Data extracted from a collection
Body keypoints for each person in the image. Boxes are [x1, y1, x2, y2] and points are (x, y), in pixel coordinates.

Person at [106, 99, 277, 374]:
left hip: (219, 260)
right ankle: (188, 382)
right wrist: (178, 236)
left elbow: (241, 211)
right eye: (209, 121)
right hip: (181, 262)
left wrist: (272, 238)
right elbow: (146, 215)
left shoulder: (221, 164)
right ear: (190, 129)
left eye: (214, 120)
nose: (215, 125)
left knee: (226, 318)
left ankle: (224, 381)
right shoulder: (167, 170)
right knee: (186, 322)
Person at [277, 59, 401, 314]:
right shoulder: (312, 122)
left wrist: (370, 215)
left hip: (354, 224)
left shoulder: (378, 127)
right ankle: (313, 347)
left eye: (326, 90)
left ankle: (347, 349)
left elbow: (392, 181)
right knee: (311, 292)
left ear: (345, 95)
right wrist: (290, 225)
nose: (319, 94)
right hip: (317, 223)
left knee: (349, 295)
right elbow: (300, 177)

...

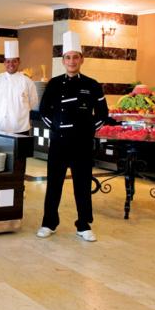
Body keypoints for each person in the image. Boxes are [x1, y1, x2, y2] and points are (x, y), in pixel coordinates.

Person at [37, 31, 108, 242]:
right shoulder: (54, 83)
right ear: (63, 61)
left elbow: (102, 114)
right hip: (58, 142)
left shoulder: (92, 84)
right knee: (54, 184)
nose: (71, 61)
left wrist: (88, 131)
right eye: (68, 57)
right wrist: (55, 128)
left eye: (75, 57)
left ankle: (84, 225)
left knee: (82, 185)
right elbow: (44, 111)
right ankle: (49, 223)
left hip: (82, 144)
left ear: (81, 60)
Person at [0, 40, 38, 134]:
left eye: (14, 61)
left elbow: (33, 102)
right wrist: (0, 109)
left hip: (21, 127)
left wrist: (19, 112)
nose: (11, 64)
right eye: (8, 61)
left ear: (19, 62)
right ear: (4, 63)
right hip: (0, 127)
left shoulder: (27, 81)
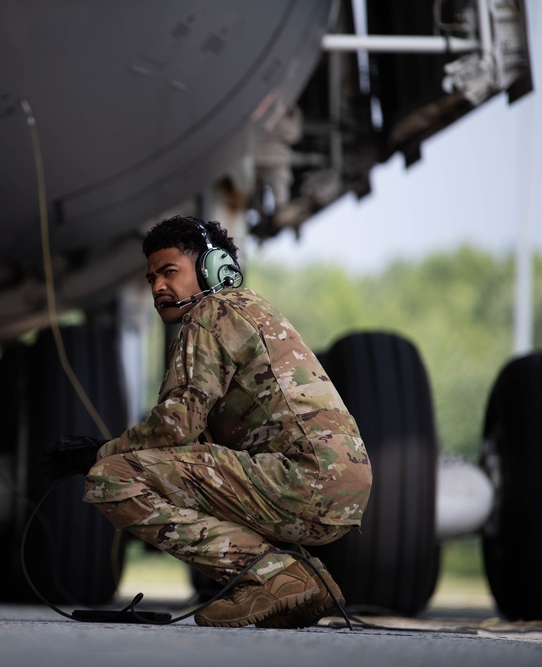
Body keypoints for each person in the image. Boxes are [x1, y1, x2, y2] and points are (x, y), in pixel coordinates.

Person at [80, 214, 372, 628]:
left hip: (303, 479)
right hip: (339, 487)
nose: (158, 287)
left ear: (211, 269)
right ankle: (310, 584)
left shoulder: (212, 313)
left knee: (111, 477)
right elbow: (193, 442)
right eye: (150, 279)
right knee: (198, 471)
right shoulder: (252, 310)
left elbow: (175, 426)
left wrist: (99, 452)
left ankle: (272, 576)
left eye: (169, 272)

DESCRIPTION OF THE TASK
Above this instruction are the records; retype exactly the lines from the one containing "right ankle: (49, 223)" up to and including the one containing "left shoulder: (27, 81)".

EXERCISE SOLUTION
right ankle: (49, 223)
left hip: (82, 144)
left ear: (81, 60)
Person at [0, 40, 38, 134]:
left eye: (14, 61)
left elbow: (33, 102)
right wrist: (0, 109)
left hip: (21, 127)
left wrist: (19, 112)
nose: (11, 64)
right eye: (8, 61)
left ear: (19, 62)
right ear: (4, 63)
right hip: (0, 127)
left shoulder: (27, 81)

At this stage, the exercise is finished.